Yoongi seakan ingin meluapkan apa yang ia rasakan selama ini.
Rasa lelah tak di dengar dan tak dipahami menumpuk menjadi satu.
Rasa kesepian saat orang menjauh, saat yang lain mencemooh sudah menjadi luka menganga di hatinya.
Yoongi yang selama ini terlihat tak peduli namun semakin lama hati sensitifnya tersentuh. Ketika dunia tak berpihak padanya.
"Ku bilang hentikan hyung!". Jungkook benar-benar diluar ambang batas kesabarannya.
Diraihnya kerah kemeja terbuka milik Yoongi.
"Apa seperti ini dirimu yang asli? Terpuruk hanya karena dunia tak mendengarmu? Jangan Bodoh hyung!". Jungkook baru kali ini membodohkan orang yang lebih tua darinya. Jungkook memerah. Matanya berair. Dipeluknya erat Tubuh mungil Yoongi.
"Kau sama saja! Kau sama saja tak mengerti!". Yoongi pun tak mau kalah oleh Jungkook.
Didorongnya tubuh Jungkook ke tembok.
"Tak usah sok tau soal bagaimana aku!. Kau bukan siapa-siapaku!". Ucapan itu...
Lepas begitu saja dari bibir Yoongi.
Jungkook menegang.
Bukan siapa-siapa?
Lalu selama ini apa?
Jungkook berada diujung amarahnya.
BUGH!
satu pukulan keras telak mengenai pipi kanan Yoongi.
"Bukan siapa-siapa kau bilang? Lalu selama ini kita apa? Orang asing yang saling curhat? Sadar Hyung! Kau bahkan bisa saja lupa siapa aku! Kau boleh lelah oleh dunia tapi tak harus seperti ini!". Jungkook mengeluarkan emosinya.
"ARKH!". Teriakan menyayat itu terdengar perih. Teriakan Yoongi.

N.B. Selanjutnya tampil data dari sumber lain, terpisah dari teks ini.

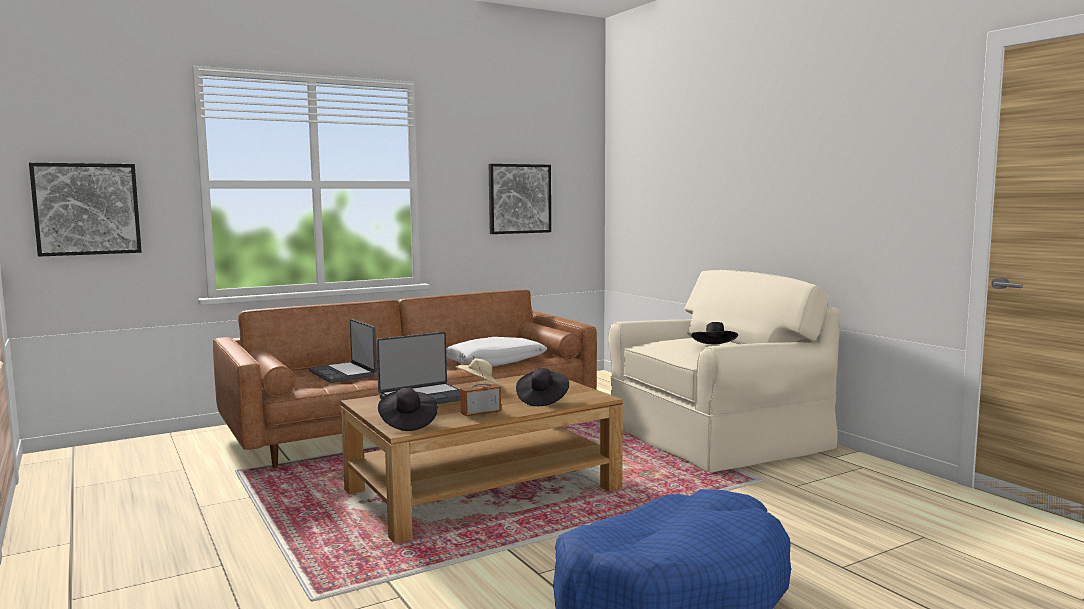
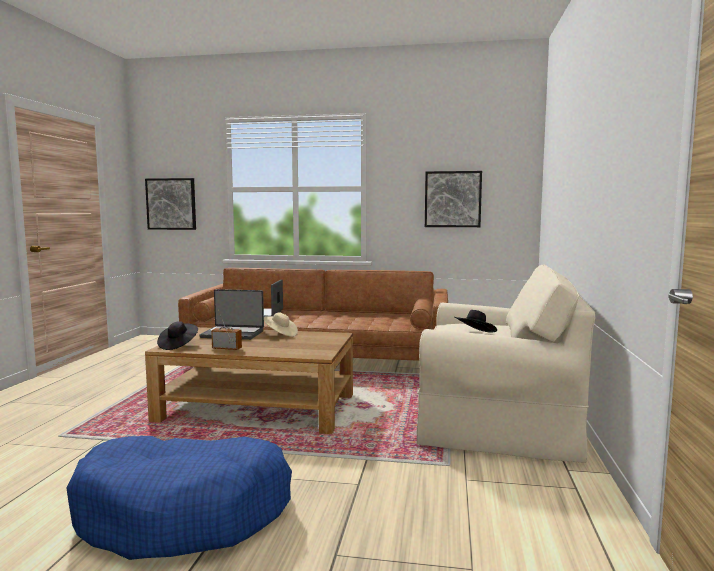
camera: 40 degrees right, 0 degrees up
(495, 362) = (364, 323): white pillow -> none
(542, 400) = (284, 349): black hat -> none

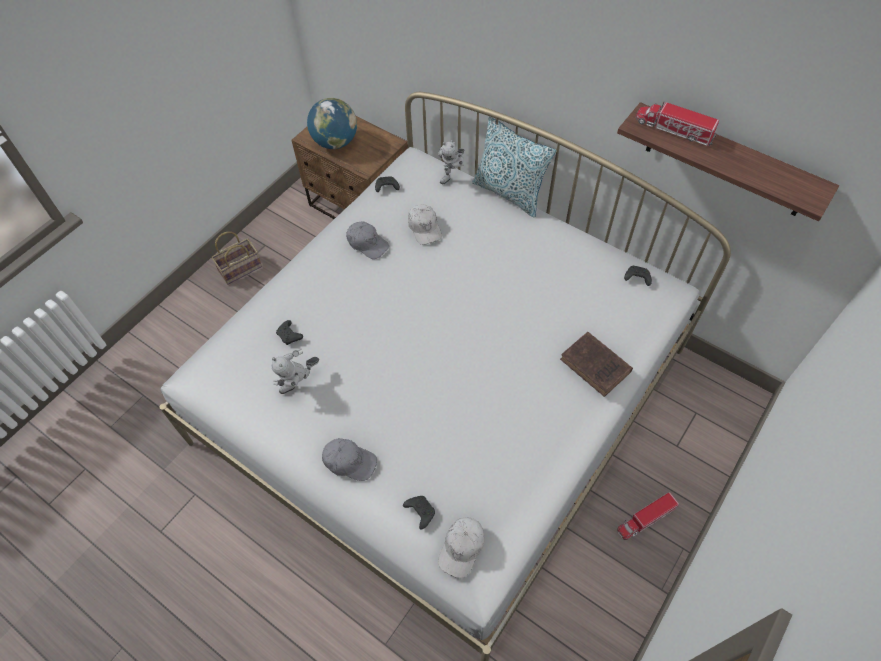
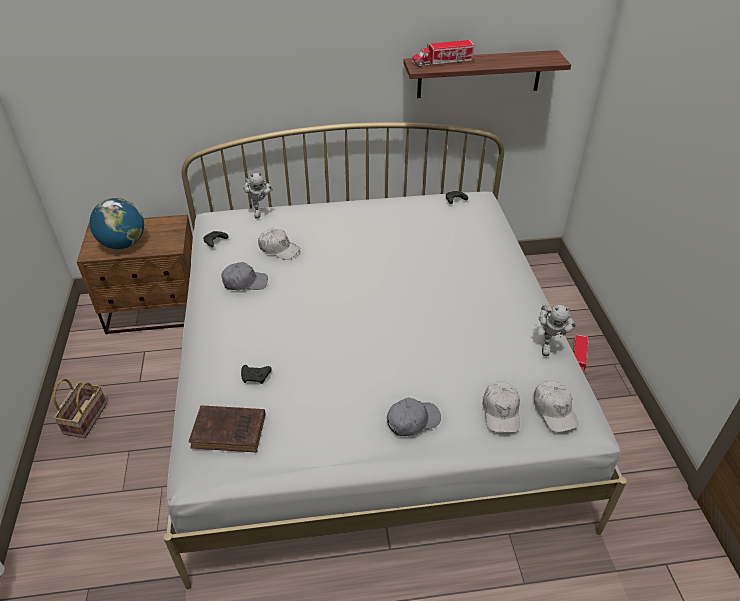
camera: 45 degrees left, 15 degrees down
(299, 385) = (307, 402): toy robot -> toy robot (548, 344)
(419, 512) = (501, 411): black game controller -> white cap
(509, 193) = (313, 200): pillow -> none
(596, 367) = (494, 257): brown book -> brown book (231, 431)

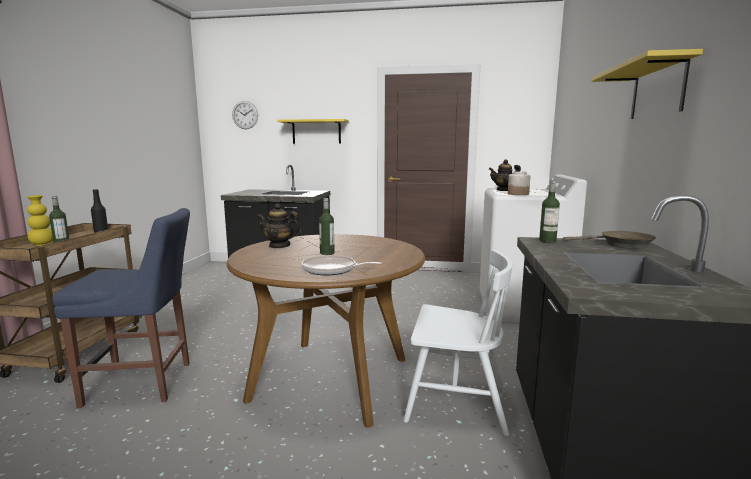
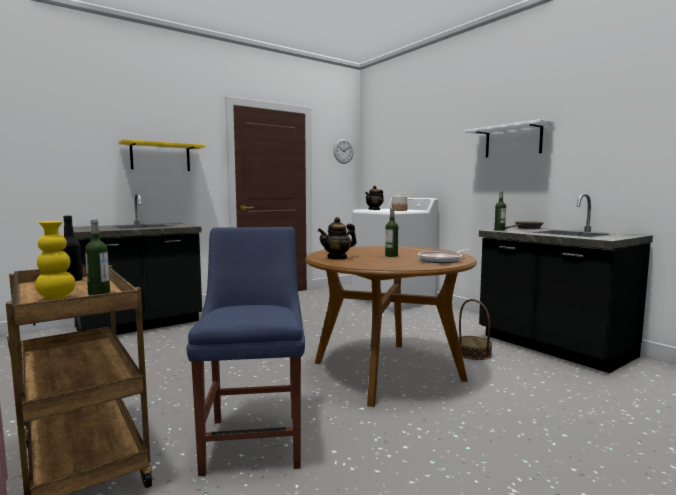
camera: 45 degrees left, 5 degrees down
(144, 383) = (255, 438): blue chair -> blue chair turned 45 degrees counterclockwise
(245, 115) = (58, 130): wall clock -> wall clock (343, 151)
(455, 402) = (473, 353): white chair -> basket
(657, 90) = (513, 141): yellow shelf -> white shelf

"Berhenti Bicara Jungkook!". Yoongi mendorong tubuh Jungkook hingga jatuh terbentur sofa.
"Ukh!". Jungkook mengaduh. Punggungnya serasa ngilu. Benturan di dinding tadi bahkan masih terasa linu.
PRANG!
Mata Jungkook melebar melihat apa yang dilakukan Yoongi.
Sebuah kursi terlempat ke arah cermin yang ia pakai berkaca beberapa saat lalu.
Jungkook diam. Bukan saat yanh tepat berbicara.
Semakin ia berbicara maka Yoongi akan terpancing amarahnya.
Yoongi terduduk dilantai.
Keduanya terdiam.
Terdiam pada fikiran masing-masing.
Jungkook menyandarkan tubuhnya pada sofa dibelakangnya. Punggungnya masih nyeri.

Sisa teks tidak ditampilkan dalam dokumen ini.